2 Richard Kostelanetz, Conversing with Cage, New York, 1988, p. 239-255.
3 Entretien avec J.-Y. Bosseur, Le sonore et le visuel, 1992, p. 110-111.
4 Pour une description de toute ces séries et des processus de création, se reporter à “Cage et le visuel”, Bosseur, 1993, p. 79-92.
5 Bosseur, 1993, p. 86
6 Mot inventé par Norman O. Brown.
7 Le texte est illustré de quinze photographies et de deux casettes audios : “1- John Cage questions and answers, 2- John Cage reading mesostic IV”. Il n’a pas été possible, pour l’instant, de consulter ces documents. Ils ne sont pas distribués avec l’exemplaire conservé à la Bibliothèque Nationale.
8 Sur les relations entre le Zen et son travail, Cage renvoit à son texte From Wher’m’Now, cité dans “An Autobiographical Statement”, Rolywholyover a Circus.
9 Le Haîku est un poéme classique japonais de trois vers dont le premier et le troisième sont pentasyllabique, le deuxième heptasyllabique.
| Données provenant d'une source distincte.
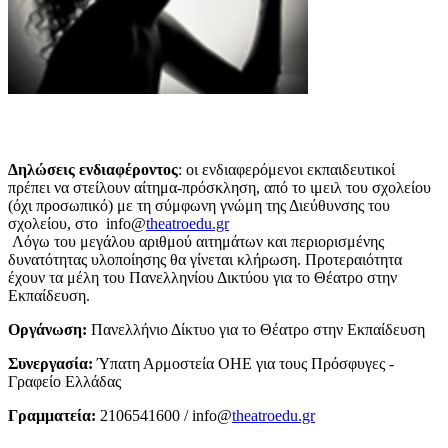
Δηλώσεις ενδιαφέροντος
: οι ενδιαφερόμενοι εκπαιδευτικοί
πρέπει να στείλουν αίτημα-πρόσκληση, από το ιμειλ του σχολείου
(όχι προσωπικό) με τη σύμφωνη γνώμη της Διεύθυνσης του
σχολείου, στο info@
theatroedu.gr
Λόγω του μεγάλου αριθμού αιτημάτων και περιορισμένης
δυνατότητας υλοποίησης θα γίνεται κλήρωση. Προτεραιότητα
έχουν τα μέλη του Πανελληνίου Δικτύου για το Θέατρο στην
Εκπαίδευση.
Οργάνωση:
Πανελλήνιο Δίκτυο για το Θέατρο στην Εκπαίδευση
Συνεργασία:
Ύπατη Αρμοστεία ΟΗΕ για τους Πρόσφυγες -
Γραφείο Ελλάδας
Γραμματεία:
2106541600 / info@
theatroedu.gr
10 Il serait très intéressant de pouvoir dialoguer avec les interprètes ayant exécuté ces œuvres. Ils ont eu un contact direct avec le professeur Cage. Frances-Marie Uitti, pour les Études Boréales ; Irvine Arditti, pour les Études Freeman ; Grete Sultan, pour les Études Australes.
11 Selon Baudrillard “Enseigner c’est toujours imposer quelque chose à l’autre”. Propos recueilli lors d’une conférence de présentation de son dernier ouvrage Le Crime Parfait, le 13 Avril 1995.
12 James Pritchett est l’auteur de The Music of John Cage, Cambridge University Press, 1993. On lui doit aussi une thèse de musicologie sur les partitions aléatoires de Cage.
13 Nous devons les photos de cet évènement et sa conception artistique à Brian Brandt..
14 John Cage, Works for cello, interprété par Frances-Marie Uitti, Etcetera records, Frankfurt, 1991.